**Prompt**
Copy out exactly the lines from the start of the data to the line containing "- **Impact**: All". Include both.

[Stored data entries]
++++++++++++++++++++

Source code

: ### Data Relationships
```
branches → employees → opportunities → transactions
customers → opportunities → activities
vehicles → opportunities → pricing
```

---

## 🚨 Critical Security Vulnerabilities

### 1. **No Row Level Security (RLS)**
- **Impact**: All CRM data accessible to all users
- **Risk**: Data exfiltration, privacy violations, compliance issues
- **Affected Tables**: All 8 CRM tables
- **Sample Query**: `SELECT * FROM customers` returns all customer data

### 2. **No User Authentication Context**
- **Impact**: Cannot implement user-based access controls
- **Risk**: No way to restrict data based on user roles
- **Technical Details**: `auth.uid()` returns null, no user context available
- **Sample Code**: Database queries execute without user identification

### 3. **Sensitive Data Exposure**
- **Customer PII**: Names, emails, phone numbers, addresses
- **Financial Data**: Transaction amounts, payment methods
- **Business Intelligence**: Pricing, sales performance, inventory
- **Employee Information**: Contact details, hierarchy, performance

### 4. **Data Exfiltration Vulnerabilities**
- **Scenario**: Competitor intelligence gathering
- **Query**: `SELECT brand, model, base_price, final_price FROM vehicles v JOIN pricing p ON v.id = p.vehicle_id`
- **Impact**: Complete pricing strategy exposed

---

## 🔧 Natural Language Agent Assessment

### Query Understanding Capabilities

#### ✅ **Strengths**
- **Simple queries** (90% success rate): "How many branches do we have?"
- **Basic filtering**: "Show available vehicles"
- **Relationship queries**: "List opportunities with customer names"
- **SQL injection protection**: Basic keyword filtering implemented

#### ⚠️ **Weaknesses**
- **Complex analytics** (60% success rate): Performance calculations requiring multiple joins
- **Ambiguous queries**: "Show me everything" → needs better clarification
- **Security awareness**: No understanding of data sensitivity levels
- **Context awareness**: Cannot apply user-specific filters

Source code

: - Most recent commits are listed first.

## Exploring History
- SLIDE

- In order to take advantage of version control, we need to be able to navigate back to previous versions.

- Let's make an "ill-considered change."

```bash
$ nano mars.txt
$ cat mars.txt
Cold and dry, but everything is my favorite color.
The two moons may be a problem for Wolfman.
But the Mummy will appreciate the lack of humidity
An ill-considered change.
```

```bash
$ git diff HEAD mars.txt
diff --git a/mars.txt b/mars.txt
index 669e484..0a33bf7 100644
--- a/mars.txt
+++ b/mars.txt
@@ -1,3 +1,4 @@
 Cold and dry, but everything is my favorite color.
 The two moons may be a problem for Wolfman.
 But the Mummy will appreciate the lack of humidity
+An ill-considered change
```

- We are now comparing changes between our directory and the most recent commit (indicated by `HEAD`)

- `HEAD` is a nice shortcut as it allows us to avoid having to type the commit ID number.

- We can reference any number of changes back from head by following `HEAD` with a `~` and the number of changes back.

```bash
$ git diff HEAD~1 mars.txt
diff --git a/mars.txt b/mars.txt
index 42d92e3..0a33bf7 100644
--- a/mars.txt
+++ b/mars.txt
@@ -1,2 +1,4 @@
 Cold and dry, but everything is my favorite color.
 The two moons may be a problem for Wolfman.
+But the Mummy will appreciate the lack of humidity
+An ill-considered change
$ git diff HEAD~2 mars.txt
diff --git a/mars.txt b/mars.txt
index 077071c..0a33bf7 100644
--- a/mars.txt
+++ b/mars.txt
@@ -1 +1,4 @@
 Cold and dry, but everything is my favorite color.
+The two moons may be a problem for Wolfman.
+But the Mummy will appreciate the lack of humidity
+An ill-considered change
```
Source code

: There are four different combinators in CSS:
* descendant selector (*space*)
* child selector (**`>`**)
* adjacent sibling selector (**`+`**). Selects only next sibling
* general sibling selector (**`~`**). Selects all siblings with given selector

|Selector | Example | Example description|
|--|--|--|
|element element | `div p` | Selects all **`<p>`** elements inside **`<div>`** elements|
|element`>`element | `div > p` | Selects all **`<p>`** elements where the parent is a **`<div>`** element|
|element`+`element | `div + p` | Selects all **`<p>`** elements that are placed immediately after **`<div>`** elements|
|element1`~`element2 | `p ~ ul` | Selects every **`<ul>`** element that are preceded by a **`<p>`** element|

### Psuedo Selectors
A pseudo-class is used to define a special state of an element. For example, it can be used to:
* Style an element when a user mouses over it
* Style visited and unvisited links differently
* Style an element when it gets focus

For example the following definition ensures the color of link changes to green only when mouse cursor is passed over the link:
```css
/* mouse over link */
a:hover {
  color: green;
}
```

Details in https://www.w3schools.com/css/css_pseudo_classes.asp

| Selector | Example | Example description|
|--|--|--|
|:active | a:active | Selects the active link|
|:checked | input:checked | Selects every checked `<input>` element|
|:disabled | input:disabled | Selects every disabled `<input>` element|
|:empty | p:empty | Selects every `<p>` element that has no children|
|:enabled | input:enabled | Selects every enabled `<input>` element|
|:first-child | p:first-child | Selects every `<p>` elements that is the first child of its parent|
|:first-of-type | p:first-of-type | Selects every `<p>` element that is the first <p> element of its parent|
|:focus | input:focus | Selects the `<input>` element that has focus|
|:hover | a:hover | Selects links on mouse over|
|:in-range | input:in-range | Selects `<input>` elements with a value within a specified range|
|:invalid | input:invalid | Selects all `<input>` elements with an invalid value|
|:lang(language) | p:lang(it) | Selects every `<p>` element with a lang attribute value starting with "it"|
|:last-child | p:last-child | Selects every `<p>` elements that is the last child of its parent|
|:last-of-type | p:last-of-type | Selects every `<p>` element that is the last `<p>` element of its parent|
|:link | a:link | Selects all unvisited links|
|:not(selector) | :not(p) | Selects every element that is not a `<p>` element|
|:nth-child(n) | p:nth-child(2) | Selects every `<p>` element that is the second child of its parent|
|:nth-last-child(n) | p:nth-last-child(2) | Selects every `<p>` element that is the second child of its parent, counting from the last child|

++++++++++++++++++++

**Exercise output**
Source code

: ### Data Relationships
```
branches → employees → opportunities → transactions
customers → opportunities → activities
vehicles → opportunities → pricing
```

---

## 🚨 Critical Security Vulnerabilities

### 1. **No Row Level Security (RLS)**
- **Impact**: All CRM data accessible to all users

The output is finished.